Page images and extracted text
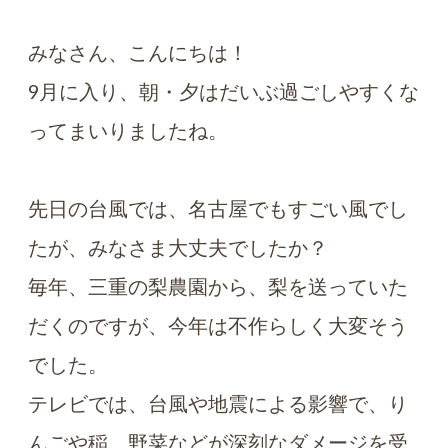
みなさん、こんにちは！
9月に入り、朝・夕はだいぶ過ごしやすくな
ってまいりましたね。
先日の台風では、名古屋でもすごい風でし
たが、みなさま大丈夫でしたか？
毎年、三重の梨農園から、梨を送っていた
だくのですが、今年は不作らしく大変そう
でした。
テレビでは、台風や地震による影響で、り
んごや稲、野菜などが深刻なダメージを受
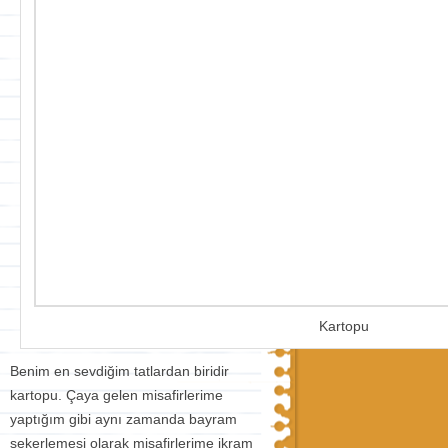
Kartopu
Benim en sevdiğim tatlardan biridir
kartopu. Çaya gelen misafirlerime
yaptığım gibi aynı zamanda bayram
şekerlemesi olarak misafirlerime ikram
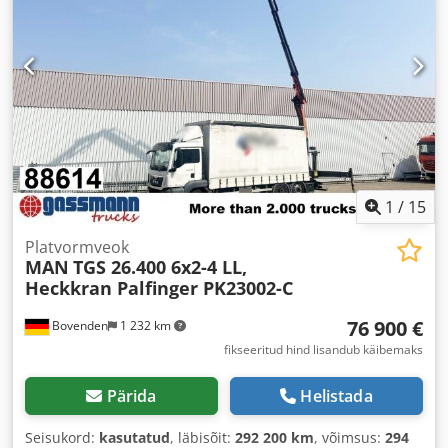
1
/
15
Platvormveok
MAN
TGS 26.400 6x2-4 LL,
Heckkran Palfinger PK23002-C
76 900 €
Bovenden
1 232 km
fikseeritud hind lisandub käibemaks
Pärida
Helistada
Seisukord:
kasutatud
, läbisõit:
292 200 km
, võimsus:
294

=== The problem ===
The lines to reproduce run from the one that contains "Heckkran Palfinger PK23002-C" through the last line above; copy them exactly.

=== Answer box ===
Heckkran Palfinger PK23002-C
76 900 €
Bovenden
1 232 km
fikseeritud hind lisandub käibemaks
Pärida
Helistada
Seisukord:
kasutatud
, läbisõit:
292 200 km
, võimsus:
294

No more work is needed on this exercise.